§ Task goal
Output an exact reproduction of the data.

..............................

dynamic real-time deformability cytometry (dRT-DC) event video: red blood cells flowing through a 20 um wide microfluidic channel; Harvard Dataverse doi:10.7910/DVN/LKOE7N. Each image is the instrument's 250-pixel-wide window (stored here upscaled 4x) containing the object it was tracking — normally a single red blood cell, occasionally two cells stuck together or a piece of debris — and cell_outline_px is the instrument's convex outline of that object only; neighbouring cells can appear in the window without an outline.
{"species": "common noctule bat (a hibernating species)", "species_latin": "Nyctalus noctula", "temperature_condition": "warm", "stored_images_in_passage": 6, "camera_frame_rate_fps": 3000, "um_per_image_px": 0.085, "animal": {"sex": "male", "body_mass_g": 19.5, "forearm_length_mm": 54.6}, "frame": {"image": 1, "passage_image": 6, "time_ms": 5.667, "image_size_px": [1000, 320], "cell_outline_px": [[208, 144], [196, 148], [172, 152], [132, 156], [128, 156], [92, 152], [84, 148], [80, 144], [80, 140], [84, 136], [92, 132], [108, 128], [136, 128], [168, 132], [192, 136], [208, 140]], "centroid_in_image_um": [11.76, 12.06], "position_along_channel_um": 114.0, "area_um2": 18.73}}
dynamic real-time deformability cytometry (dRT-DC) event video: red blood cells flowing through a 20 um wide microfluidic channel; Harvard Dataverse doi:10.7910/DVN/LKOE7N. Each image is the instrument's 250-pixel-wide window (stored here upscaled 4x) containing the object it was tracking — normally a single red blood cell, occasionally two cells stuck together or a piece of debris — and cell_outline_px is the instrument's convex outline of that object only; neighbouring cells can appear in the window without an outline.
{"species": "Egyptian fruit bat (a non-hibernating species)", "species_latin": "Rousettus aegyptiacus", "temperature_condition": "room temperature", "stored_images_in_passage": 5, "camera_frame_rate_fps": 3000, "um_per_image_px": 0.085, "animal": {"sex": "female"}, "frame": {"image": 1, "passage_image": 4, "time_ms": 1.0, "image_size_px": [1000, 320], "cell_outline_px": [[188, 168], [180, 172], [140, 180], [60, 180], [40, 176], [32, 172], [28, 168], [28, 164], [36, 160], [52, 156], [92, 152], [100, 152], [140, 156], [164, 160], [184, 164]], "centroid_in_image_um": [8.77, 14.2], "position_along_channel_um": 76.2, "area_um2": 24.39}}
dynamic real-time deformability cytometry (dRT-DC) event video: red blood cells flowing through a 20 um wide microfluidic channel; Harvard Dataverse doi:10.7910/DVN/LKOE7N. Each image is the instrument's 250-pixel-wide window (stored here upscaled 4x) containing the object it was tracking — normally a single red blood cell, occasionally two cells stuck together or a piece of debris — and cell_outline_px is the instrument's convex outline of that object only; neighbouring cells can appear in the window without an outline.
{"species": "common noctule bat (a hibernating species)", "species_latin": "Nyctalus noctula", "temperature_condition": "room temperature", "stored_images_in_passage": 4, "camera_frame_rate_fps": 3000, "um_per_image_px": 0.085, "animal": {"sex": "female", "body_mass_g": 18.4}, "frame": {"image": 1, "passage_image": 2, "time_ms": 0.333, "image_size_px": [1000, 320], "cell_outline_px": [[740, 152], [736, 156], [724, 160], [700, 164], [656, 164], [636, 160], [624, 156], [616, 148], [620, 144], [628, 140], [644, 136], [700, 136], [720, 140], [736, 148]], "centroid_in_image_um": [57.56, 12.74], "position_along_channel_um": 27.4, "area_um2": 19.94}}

..............................

§ Output below
dynamic real-time deformability cytometry (dRT-DC) event video: red blood cells flowing through a 20 um wide microfluidic channel; Harvard Dataverse doi:10.7910/DVN/LKOE7N. Each image is the instrument's 250-pixel-wide window (stored here upscaled 4x) containing the object it was tracking — normally a single red blood cell, occasionally two cells stuck together or a piece of debris — and cell_outline_px is the instrument's convex outline of that object only; neighbouring cells can appear in the window without an outline.
{"species": "common noctule bat (a hibernating species)", "species_latin": "Nyctalus noctula", "temperature_condition": "warm", "stored_images_in_passage": 6, "camera_frame_rate_fps": 3000, "um_per_image_px": 0.085, "animal": {"sex": "male", "body_mass_g": 19.5, "forearm_length_mm": 54.6}, "frame": {"image": 1, "passage_image": 6, "time_ms": 5.667, "image_size_px": [1000, 320], "cell_outline_px": [[208, 144], [196, 148], [172, 152], [132, 156], [128, 156], [92, 152], [84, 148], [80, 144], [80, 140], [84, 136], [92, 132], [108, 128], [136, 128], [168, 132], [192, 136], [208, 140]], "centroid_in_image_um": [11.76, 12.06], "position_along_channel_um": 114.0, "area_um2": 18.73}}
dynamic real-time deformability cytometry (dRT-DC) event video: red blood cells flowing through a 20 um wide microfluidic channel; Harvard Dataverse doi:10.7910/DVN/LKOE7N. Each image is the instrument's 250-pixel-wide window (stored here upscaled 4x) containing the object it was tracking — normally a single red blood cell, occasionally two cells stuck together or a piece of debris — and cell_outline_px is the instrument's convex outline of that object only; neighbouring cells can appear in the window without an outline.
{"species": "Egyptian fruit bat (a non-hibernating species)", "species_latin": "Rousettus aegyptiacus", "temperature_condition": "room temperature", "stored_images_in_passage": 5, "camera_frame_rate_fps": 3000, "um_per_image_px": 0.085, "animal": {"sex": "female"}, "frame": {"image": 1, "passage_image": 4, "time_ms": 1.0, "image_size_px": [1000, 320], "cell_outline_px": [[188, 168], [180, 172], [140, 180], [60, 180], [40, 176], [32, 172], [28, 168], [28, 164], [36, 160], [52, 156], [92, 152], [100, 152], [140, 156], [164, 160], [184, 164]], "centroid_in_image_um": [8.77, 14.2], "position_along_channel_um": 76.2, "area_um2": 24.39}}
dynamic real-time deformability cytometry (dRT-DC) event video: red blood cells flowing through a 20 um wide microfluidic channel; Harvard Dataverse doi:10.7910/DVN/LKOE7N. Each image is the instrument's 250-pixel-wide window (stored here upscaled 4x) containing the object it was tracking — normally a single red blood cell, occasionally two cells stuck together or a piece of debris — and cell_outline_px is the instrument's convex outline of that object only; neighbouring cells can appear in the window without an outline.
{"species": "common noctule bat (a hibernating species)", "species_latin": "Nyctalus noctula", "temperature_condition": "room temperature", "stored_images_in_passage": 4, "camera_frame_rate_fps": 3000, "um_per_image_px": 0.085, "animal": {"sex": "female", "body_mass_g": 18.4}, "frame": {"image": 1, "passage_image": 2, "time_ms": 0.333, "image_size_px": [1000, 320], "cell_outline_px": [[740, 152], [736, 156], [724, 160], [700, 164], [656, 164], [636, 160], [624, 156], [616, 148], [620, 144], [628, 140], [644, 136], [700, 136], [720, 140], [736, 148]], "centroid_in_image_um": [57.56, 12.74], "position_along_channel_um": 27.4, "area_um2": 19.94}}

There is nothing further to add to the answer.